Many people are confused about the holiday known as Grandparents Day. Is it a real holiday? That's the question I hear most often.
It's true that Grandparents Day was not on the calendar when we were growing up. Why is in on the calendar now, and is it an official holiday?
The Truth About Grandparents Day
Grandparents Day is a holiday created by federal proclamation in 1978. It was passed by Congress and signed into law by President Jimmy Carter.
It is a "real" holiday. It is not, however, one of the federal holidays for which government workers receive a day off. It is celebrated each year on the first Sunday after Labor Day, so it falls between September 7 and 13.
Marian McQuade, a West Virginia mother of 15, began a campaign for Grandparents Day in 1970. Three years later, her home state created the first Grandparents Day in the nation. The movement for a national holiday stalled, however. McQuade and her supporters rallied the media and urged organizations for older Americans to support the cause. They finally succeeded eight years later.
Only a few other countries have official grandparents day holidays.

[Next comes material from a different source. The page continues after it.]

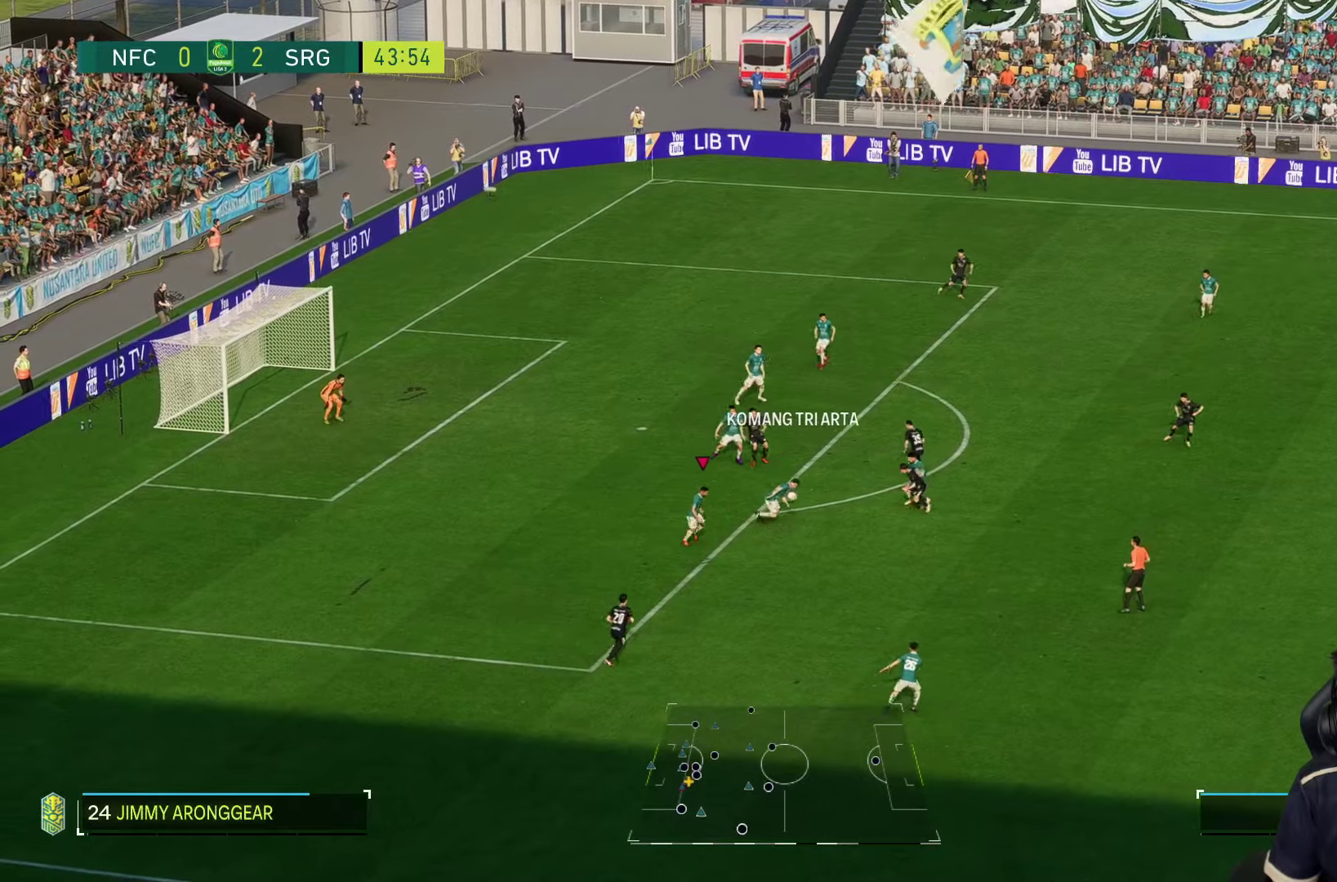
{"buttons": [], "left_stick": "down-right", "right_stick": "center", "events": [[216, "R1", "down"], [500, "R1", "up"]]}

What Grandparents Day Is Not
Many Americans are suspicious of new holidays, imagining that there is a commercial motive behind them. That is not true of Grandparents Day. It was not designed as a gift grab for grandparents.
Instead, the holiday is designed as a two-way experience, honoring both grandparents and grandchildren.
According to the National Grandparents Day Council, the holiday is intended to make children aware of "the strength, information and guidance older people can offer." In addition, it is meant to give grandparents an opportunity to show love for their children’s children. Although many see it as a day to give gifts to grandparents, it is appropriate for grandparents to give gifts to grandchildren on Grandparents Day, especially if they are gifts that honor family traditions.
Still skeptical? I have five good reasons for celebrating Grandparents Day, as well as a listing of annual events that I update each year as soon as the information becomes available.
McQuade was something of an iconoclast, and her vision for Grandparents Day was decidedly noncommercial in nature. One thing she wished to accomplish was to gain attention for nursing homes residents. For years she and her husband promoted Grandparents Day at their own expense. When Hallmark wanted to create a line of cards for Grandparents Day, the company offered a royalty to McQuade. She refused the royalty.
McQuade died in 2008. When she died, she had 43 grandchildren and 15 great-grandchildren.